I’ve been interested in Goodhart’s law for a long time, and in the past couple years even wrote a few articles about it. So I’ve left a column on Tweetdeck running with a search for Goodhart’s law, to see how it is used and discussed.
If you’re not familiar, the popular paraphrase of Goodhart’s law is “When a measure becomes a target, it ceases to be a good measure.” This quote bothered me for a long time, since it is a significant generalization of Goodhart’s original phrasing, “any observed statistical regularity will tend to collapse once pressure is placed upon it for control purposes.” This was confusing until I saw a tweet saying that the popular paraphrase is known as “Strathern’s Variation,” and I found that others had noted the same thing. This prompted me to investigate.
Digging through the Wikipedia edit history, I found a reference to Strathern that had since been edited out, citing a 2007 publication, “Wireless Communications: The Future.” This wasn’t available online, and I was fairly sure I had seen the quote before then anyways. Digging, I found the origninal source; a 1997 paper by Strathern. So on August 4th, I edited Wikipedia to include the fact that the frequently quoted paraphrase of Goodhart’s law is actually hers, and added a link.

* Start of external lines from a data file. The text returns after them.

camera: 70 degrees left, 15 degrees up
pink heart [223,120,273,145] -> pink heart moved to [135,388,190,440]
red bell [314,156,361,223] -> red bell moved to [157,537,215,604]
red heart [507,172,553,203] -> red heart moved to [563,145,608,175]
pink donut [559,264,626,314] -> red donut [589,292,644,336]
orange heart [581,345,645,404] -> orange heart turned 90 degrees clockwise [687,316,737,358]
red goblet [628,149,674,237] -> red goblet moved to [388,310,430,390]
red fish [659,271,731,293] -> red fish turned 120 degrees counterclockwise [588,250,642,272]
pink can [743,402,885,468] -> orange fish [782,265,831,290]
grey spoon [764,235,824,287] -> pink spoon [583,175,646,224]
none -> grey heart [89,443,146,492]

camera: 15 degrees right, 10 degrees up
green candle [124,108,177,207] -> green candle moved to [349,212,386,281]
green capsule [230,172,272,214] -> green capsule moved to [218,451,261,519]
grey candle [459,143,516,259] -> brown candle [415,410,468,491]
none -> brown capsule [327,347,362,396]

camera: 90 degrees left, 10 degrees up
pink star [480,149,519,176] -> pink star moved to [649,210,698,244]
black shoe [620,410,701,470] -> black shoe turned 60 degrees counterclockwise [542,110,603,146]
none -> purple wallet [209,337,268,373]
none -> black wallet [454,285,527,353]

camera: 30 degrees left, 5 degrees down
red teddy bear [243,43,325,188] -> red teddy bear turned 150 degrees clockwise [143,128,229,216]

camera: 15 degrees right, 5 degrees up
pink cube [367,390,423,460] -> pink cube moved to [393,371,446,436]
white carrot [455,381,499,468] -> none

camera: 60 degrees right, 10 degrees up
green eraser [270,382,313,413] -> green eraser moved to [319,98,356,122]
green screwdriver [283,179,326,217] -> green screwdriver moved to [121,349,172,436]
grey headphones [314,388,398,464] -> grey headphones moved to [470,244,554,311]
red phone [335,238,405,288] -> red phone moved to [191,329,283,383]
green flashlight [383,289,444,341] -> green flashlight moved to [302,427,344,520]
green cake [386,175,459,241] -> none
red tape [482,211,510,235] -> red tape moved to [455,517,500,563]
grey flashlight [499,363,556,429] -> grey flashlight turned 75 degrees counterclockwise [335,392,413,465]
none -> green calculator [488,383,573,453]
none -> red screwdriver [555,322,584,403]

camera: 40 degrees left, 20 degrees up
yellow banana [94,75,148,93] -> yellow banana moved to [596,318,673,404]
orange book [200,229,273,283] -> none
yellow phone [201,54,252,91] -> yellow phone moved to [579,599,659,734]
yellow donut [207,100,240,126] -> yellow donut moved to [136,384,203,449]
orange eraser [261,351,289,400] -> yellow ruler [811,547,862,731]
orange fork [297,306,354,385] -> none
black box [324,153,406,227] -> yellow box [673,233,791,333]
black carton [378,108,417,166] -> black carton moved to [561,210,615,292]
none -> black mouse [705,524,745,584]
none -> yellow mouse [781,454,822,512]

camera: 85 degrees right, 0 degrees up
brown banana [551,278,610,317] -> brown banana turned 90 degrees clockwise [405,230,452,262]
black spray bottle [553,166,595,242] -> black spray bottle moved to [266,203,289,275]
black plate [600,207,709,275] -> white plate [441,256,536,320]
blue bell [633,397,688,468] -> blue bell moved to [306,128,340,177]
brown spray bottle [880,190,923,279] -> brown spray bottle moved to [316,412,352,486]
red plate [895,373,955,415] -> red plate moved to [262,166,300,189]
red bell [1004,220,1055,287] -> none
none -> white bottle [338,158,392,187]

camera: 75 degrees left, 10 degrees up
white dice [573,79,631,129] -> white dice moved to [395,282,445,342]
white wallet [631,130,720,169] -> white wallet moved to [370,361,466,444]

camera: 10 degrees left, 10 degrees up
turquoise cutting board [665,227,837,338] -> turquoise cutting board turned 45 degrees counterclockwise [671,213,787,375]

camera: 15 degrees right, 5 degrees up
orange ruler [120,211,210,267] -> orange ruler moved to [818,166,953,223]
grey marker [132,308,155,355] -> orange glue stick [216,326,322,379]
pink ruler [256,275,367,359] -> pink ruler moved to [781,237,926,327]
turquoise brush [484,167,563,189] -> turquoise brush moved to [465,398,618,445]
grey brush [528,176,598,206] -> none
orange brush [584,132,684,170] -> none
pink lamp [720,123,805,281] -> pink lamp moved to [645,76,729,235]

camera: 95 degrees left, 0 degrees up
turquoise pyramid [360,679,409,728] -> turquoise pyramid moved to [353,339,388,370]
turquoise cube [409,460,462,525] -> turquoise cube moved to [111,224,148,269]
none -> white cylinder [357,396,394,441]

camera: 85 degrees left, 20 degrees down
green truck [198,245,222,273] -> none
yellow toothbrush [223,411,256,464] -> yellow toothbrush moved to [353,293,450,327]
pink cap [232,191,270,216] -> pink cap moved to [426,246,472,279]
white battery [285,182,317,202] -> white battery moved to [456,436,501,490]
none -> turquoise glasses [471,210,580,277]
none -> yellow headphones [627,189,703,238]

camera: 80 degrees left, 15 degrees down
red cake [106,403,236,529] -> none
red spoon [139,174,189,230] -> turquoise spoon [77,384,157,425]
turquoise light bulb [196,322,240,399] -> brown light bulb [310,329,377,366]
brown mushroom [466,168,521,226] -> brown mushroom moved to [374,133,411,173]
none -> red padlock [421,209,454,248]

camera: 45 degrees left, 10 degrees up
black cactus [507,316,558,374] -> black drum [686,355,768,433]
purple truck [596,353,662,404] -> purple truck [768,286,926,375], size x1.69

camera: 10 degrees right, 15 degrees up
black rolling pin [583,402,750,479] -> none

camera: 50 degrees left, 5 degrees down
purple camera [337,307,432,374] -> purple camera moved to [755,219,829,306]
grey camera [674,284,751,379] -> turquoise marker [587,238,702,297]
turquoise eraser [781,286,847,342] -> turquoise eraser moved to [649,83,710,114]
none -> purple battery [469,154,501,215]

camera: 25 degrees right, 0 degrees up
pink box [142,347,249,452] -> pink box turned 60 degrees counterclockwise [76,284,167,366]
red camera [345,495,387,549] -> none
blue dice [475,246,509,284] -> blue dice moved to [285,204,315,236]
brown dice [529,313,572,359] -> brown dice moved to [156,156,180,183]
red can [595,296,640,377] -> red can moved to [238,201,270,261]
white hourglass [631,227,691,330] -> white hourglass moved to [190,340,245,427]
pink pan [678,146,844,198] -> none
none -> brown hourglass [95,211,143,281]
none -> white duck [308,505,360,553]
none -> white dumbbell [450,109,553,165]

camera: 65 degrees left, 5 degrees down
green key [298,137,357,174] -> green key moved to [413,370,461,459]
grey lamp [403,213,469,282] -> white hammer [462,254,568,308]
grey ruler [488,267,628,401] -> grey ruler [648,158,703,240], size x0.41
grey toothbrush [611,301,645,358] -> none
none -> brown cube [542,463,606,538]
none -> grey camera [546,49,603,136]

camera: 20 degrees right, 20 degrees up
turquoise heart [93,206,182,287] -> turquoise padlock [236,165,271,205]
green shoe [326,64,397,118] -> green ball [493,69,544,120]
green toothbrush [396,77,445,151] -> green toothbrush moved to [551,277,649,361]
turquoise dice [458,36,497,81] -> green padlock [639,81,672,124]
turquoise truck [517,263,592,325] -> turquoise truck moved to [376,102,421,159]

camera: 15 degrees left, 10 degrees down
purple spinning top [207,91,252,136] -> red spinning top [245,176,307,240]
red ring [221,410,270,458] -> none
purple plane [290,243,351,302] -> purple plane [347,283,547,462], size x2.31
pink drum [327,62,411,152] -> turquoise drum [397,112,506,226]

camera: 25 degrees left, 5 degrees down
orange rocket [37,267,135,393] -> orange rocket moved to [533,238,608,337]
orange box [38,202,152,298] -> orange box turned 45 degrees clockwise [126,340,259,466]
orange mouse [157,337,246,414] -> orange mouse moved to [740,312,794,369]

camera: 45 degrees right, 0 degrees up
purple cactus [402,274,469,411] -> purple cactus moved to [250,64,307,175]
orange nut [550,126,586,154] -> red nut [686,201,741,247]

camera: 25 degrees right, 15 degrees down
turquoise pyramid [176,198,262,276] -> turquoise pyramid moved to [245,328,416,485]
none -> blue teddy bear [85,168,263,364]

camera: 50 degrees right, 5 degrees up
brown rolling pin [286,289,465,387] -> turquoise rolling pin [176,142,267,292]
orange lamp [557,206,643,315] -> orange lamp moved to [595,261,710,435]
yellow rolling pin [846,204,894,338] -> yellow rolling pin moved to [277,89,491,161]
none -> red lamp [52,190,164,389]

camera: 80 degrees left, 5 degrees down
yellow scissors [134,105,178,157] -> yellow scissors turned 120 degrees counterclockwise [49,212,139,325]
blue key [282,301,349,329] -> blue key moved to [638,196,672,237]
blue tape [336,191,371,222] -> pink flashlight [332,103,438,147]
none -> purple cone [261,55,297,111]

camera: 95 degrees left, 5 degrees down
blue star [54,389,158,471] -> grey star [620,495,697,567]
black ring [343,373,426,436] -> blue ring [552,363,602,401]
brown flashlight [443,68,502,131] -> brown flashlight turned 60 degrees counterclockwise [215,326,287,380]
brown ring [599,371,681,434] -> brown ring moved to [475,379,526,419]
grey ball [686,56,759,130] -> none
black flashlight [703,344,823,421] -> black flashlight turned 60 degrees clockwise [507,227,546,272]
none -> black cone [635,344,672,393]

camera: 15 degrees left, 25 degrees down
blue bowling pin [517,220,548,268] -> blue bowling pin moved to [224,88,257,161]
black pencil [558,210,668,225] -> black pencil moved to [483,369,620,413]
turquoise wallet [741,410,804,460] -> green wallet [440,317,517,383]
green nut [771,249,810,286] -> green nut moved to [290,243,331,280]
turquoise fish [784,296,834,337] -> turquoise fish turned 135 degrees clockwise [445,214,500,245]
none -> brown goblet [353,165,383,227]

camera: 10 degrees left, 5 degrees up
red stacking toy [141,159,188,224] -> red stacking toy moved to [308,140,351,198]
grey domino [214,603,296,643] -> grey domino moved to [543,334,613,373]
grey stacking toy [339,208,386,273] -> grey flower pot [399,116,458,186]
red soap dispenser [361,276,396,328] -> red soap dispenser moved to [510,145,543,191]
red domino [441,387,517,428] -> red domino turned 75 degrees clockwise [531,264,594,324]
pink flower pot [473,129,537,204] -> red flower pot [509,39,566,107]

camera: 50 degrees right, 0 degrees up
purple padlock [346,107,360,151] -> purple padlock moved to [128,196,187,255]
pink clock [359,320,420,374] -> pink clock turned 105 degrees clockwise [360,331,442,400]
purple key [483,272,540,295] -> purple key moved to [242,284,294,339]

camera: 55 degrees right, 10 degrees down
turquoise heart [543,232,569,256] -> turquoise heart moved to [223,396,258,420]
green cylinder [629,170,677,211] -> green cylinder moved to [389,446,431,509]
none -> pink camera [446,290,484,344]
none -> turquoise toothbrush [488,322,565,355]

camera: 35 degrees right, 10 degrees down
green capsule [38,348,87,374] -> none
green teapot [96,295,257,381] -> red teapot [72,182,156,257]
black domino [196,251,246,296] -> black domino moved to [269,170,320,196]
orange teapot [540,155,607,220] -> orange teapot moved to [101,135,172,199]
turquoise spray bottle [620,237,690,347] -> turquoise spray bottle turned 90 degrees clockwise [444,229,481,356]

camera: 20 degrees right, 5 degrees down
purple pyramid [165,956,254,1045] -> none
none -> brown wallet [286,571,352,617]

From August 1st-4th, I count 14 mentions of the term “Goodharts Law” on Twitter. That’s probably par for the course; it gets mentioned around 100 times a month. But before August, I can find 1 time that Strathern has been mentioned referring to the quote this year — the one prompting my investigation — as opposed to 3 in the month ending September 2nd — and another several dozen in the week since due to bots retweeting a Techcrunch article that leads with the quote. This isn’t yet statistically significant, but it’s an interesting impact to notice.
The problem with writing this article, then, is that it brings further attention to the issue — and that highlights the difference between Goodhart’s law and the Hawthorne Effect, an earlier and simpler claim that paying attention affects measurement. The appearance of the article potentially warps how well my measure represents the effect of the original edit, but it’s not placing any pressure on the measure.